Jan 16 (Reuters) – The U.S. and Taiwan reached a trade deal on Thursday under which Taiwanese companies will invest $250 billion to boost production of semiconductors, energy and artificial intelligence in the United States.
The agreement includes $100 billion already committed by semiconductor giant TSMC in 2025, with more to come, according to U.S. Commerce Secretary Howard Lutnick.
TSMC, the world’s largest contract chipmaker, hinted at plans to build more manufacturing capacity in the U.S. during its January 15 earnings call, but did not elaborate on any additional investment beyond the $165 billion it has already committed.
Following are details of TSMC’s U.S. investments:
* January 2026: TSMC says it has completed the purchase of a second parcel of land in the U.S. state of Arizona to support its expansion plan and give it more flexibility to respond to strong AI-related demand. The plan would enable TSMC to scale up an independent gigafab cluster in Arizona.
* March 2025: TSMC says it will expand its U.S. investment to a total of $165 billion, including three additional fabs, two advanced packaging facilities and an R&D centre.
* April 2024: The Taiwan contract chipmaker announces plans for a third fab in Arizona, lifting total investment beyond $65 billion.
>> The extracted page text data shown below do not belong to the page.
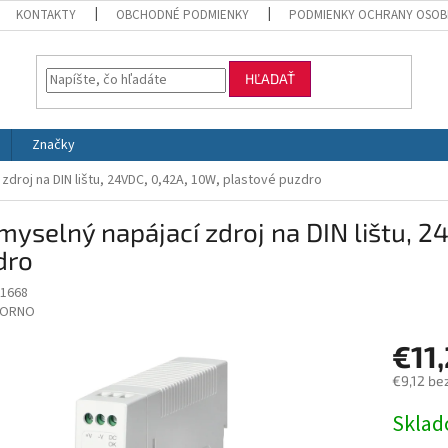
KONTAKTY
OBCHODNÉ PODMIENKY
PODMIENKY OCHRANY OSOB
HĽADAŤ
Značky
zdroj na DIN lištu, 24VDC, 0,42A, 10W, plastové puzdro
myselný napájací zdroj na DIN lištu, 2
dro
1668
ORNO
€11
€9,12 be
Jednotk
Skla
cena: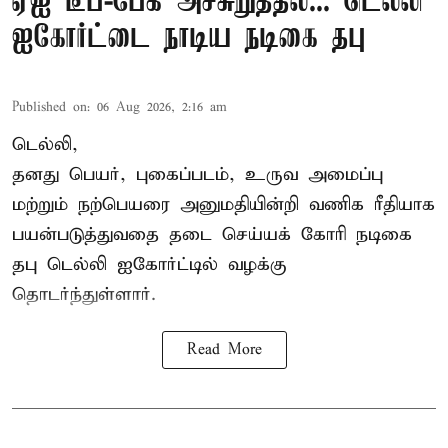
ஏஐ டீப்-பேக் அச்சுறுத்தல்... டெல்லி
ஐகோர்ட்டை நாடிய நடிகை தபு
Published on
:
06 Aug 2026, 2:16 am
டெல்லி,
தனது பெயர், புகைப்படம், உருவ அமைப்பு
மற்றும் நற்பெயரை அனுமதியின்றி வணிக ரீதியாக
பயன்படுத்துவதை தடை செய்யக் கோரி நடிகை
தபு டெல்லி ஐகோர்ட்டில் வழக்கு
தொடர்ந்துள்ளார்.
Read More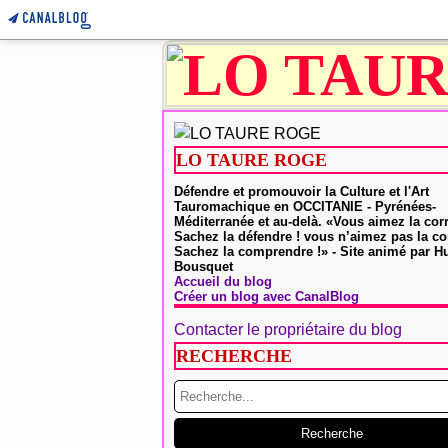
LO TAURE ROGE
Défendre et promouvoir la Culture et l'Art
Tauromachique en OCCITANIE - Pyrénées-
Méditerranée et au-delà. «Vous aimez la cor
Sachez la défendre ! vous n’aimez pas la co
Sachez la comprendre !» - Site animé par 
Bousquet
Accueil du blog
Créer un blog avec CanalBlog
Contacter le propriétaire du blog
RECHERCHE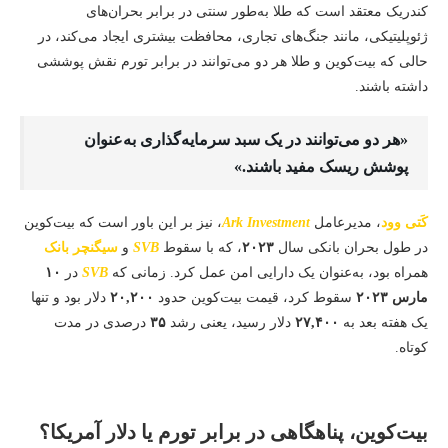
کندریک معتقد است که طلا به‌طور سنتی در برابر بحران‌های
ژئوپلیتیکی، مانند جنگ‌های تجاری، محافظت بیشتری ایجاد می‌کند، در
حالی که بیت‌کوین و طلا هر دو می‌توانند در برابر تورم نقش پوششی
داشته باشند.
«هر دو می‌توانند در یک سبد سرمایه‌گذاری به‌عنوان
پوشش ریسک مفید باشند.»
کَتی وود
، مدیرعامل
Ark Investment
، نیز بر این باور است که بیت‌کوین
در طول بحران بانکی سال
۲۰۲۳
، که با سقوط
SVB
و
سیگنچر بانک
همراه بود، به‌عنوان یک دارایی امن عمل کرد. زمانی که
SVB
در
۱۰
مارس ۲۰۲۳
سقوط کرد، قیمت بیت‌کوین حدود
۲۰,۲۰۰
دلار بود و تنها
یک هفته بعد به
۲۷,۴۰۰
دلار رسید، یعنی رشد
۳۵
درصدی در مدت
کوتاه.
بیت‌کوین، پناهگاهی در برابر تورم یا دلار آمریکا؟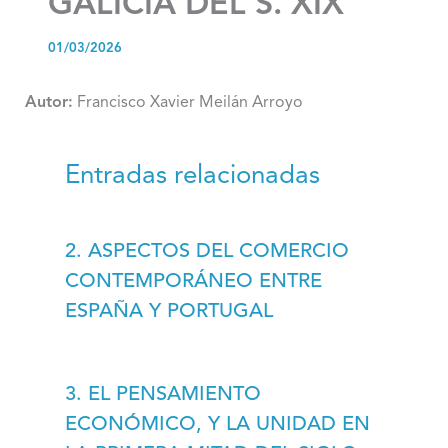
GALICIA DEL S. XIX
01/03/2026
Autor:
Francisco Xavier Meilán Arroyo
Entradas relacionadas
2. ASPECTOS DEL COMERCIO
CONTEMPORÁNEO ENTRE
ESPAÑA Y PORTUGAL
3. EL PENSAMIENTO
ECONÓMICO, Y LA UNIDAD EN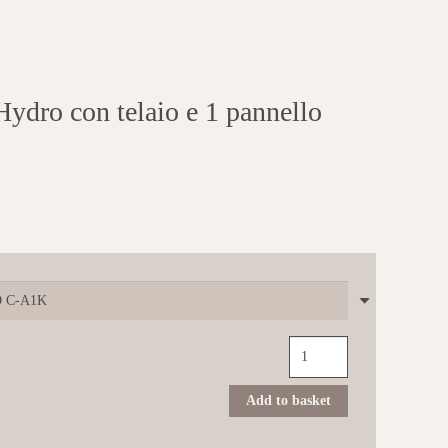
ro con telaio e 1 pannello
NOVELLINI
Una
vasca
Hydro
Add to basket
con
telaio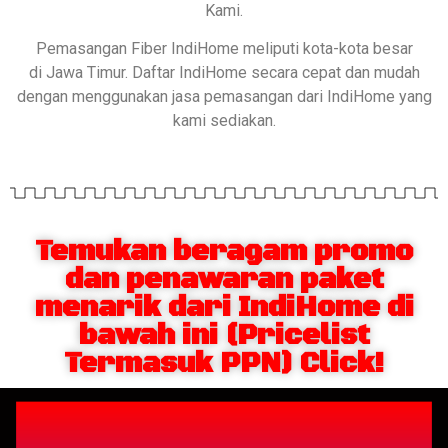
Kami.
Pemasangan Fiber IndiHome meliputi kota-kota besar
di Jawa Timur. Daftar IndiHome secara cepat dan mudah
dengan menggunakan jasa pemasangan dari IndiHome yang
kami sediakan.
Temukan beragam promo
dan penawaran paket
menarik dari IndiHome di
bawah ini (Pricelist
Termasuk PPN) Click!
Berlangganan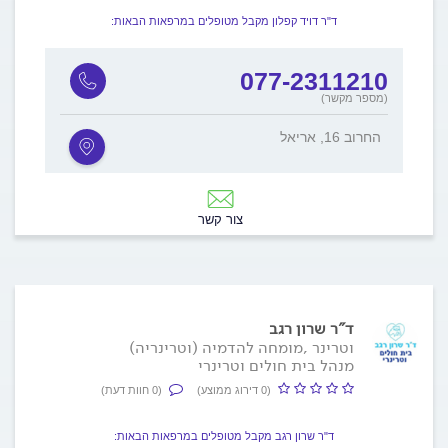
ד"ר דויד קפלון מקבל מטופלים במרפאות הבאות:
077-2311210
(מספר מקשר)
החרוב 16, אריאל
צור קשר
ד"ר שרון רגב
וטרינר ,מומחה להדמיה (וטרינריה)
מנהל בית חולים וטרינרי
(0 דירוג ממוצע)
(0 חוות דעת)
ד"ר שרון רגב מקבל מטופלים במרפאות הבאות: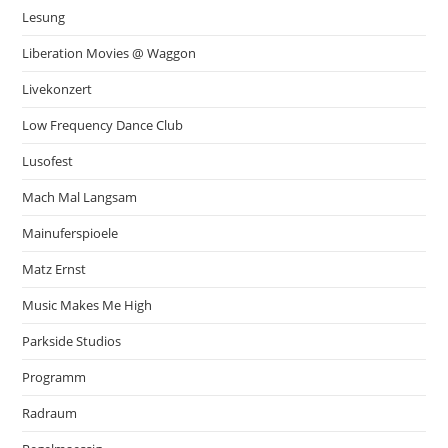
Lesung
Liberation Movies @ Waggon
Livekonzert
Low Frequency Dance Club
Lusofest
Mach Mal Langsam
Mainuferspioele
Matz Ernst
Music Makes Me High
Parkside Studios
Programm
Radraum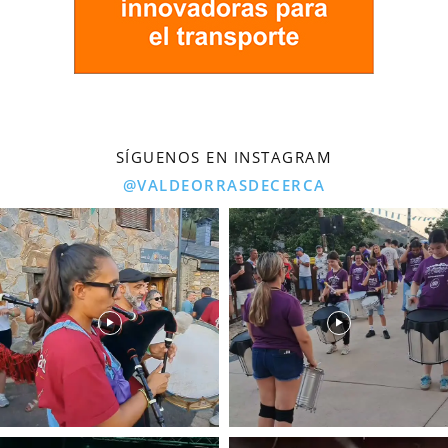
SÍGUENOS EN INSTAGRAM
@VALDEORRASDECERCA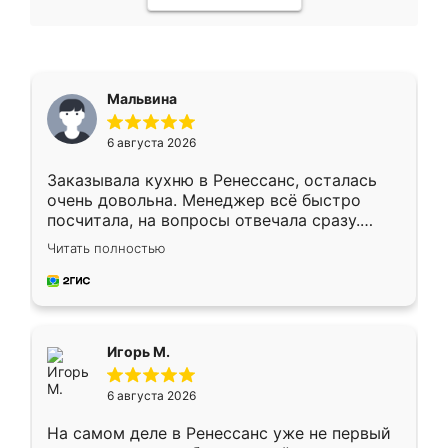
Мальвина
6 августа 2026
Заказывала кухню в Ренессанс, осталась
очень довольна. Менеджер всё быстро
посчитала, на вопросы отвечала сразу.
Замерщик приехал в субботу, подошёл к
Читать полностью
делу со всей ответственностью. Собрали
за день, ребята работали аккуратно, даже
пыли почти не было. Качество отличное,
ящики ходят плавно, ничего не скрипит.
Всё подошло как влитое.
Игорь М.
6 августа 2026
На самом деле в Ренессанс уже не первый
* December 2022: TSMC says it will add a second fab at its Arizona site, raising total planned investment to $40 billion.
* May 2020: TSMC announces an initial investment of $12 billion as part of plans to build its first advanced semiconductor fabrication plant in Arizona.
MANUFACTURING IN ARIZONA:
Apple, Nvidia, AMD and Qualcomm are customers of TSMC’s Arizona fabs. In April 2025, Apple CEO Tim Cook said Apple is TSMC Arizona’s first and largest customer. In October 2025, TSMC Arizona began volume production of Nvidia’s Blackwell GPUs using its advanced N4P process.